Material provided:
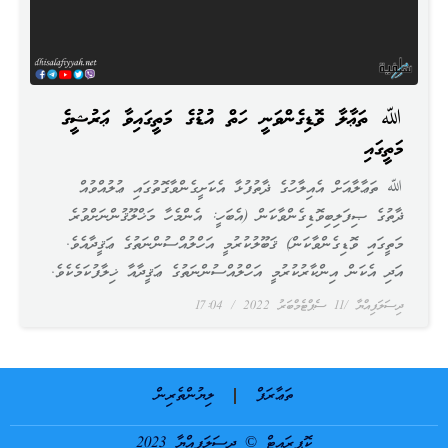
ﷲ ތަޢާލާ ވޮޑިގެންވަނީ ހަތް އުޑުގެ މަތީގައިވާ ޢަރުޝީގެ
މަތީގައި
ﷲ ތަޢާލާއަށް އެއިލާހުގެ ޛާތުފުޅާ އެކަށީގެންވާގޮތުގައި ޢުލުއްވުއް
ޛާތުގެ ޞިފަލިބިވޮޑިގެންވާކަން (އެބަހީ: އެންމެހާ މަޚްލޫޤުންނަށްވުރެ
މަތީގައި ވޮޑިގެންވާކަން) ޤަބޫލުކުރުމީ އަހްލުއްސުންނަތުގެ ޢަޤީދާއެވެ.
އަދި އެކަން އިންކާރުކުރުމީ އަހްލުއްސުންނަތުގެ ޢަޤީދާއާ ޚިލާފުކަމެކެވެ.
ދިސަލަފިއްޔާ
11 ސެޕްޓެމްބަރު 2022
17:04
ތަޢާރަފް
ލިޔުންތެރިން
ކޮޕީރައިޓް © ދިސަލަފިއްޔާ 2023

Exercise instructions: Output the material word for word. Pictures do not go in.

Output for this task:
ﷲ ތަޢާލާ ވޮޑިގެންވަނީ ހަތް އުޑުގެ މަތީގައިވާ ޢަރުޝީގެ
މަތީގައި
ﷲ ތަޢާލާއަށް އެއިލާހުގެ ޛާތުފުޅާ އެކަށީގެންވާގޮތުގައި ޢުލުއްވުއް
ޛާތުގެ ޞިފަލިބިވޮޑިގެންވާކަން (އެބަހީ: އެންމެހާ މަޚްލޫޤުންނަށްވުރެ
މަތީގައި ވޮޑިގެންވާކަން) ޤަބޫލުކުރުމީ އަހްލުއްސުންނަތުގެ ޢަޤީދާއެވެ.
އަދި އެކަން އިންކާރުކުރުމީ އަހްލުއްސުންނަތުގެ ޢަޤީދާއާ ޚިލާފުކަމެކެވެ.
ދިސަލަފިއްޔާ
11 ސެޕްޓެމްބަރު 2022
17:04
ތަޢާރަފް
ލިޔުންތެރިން
ކޮޕީރައިޓް © ދިސަލަފިއްޔާ 2023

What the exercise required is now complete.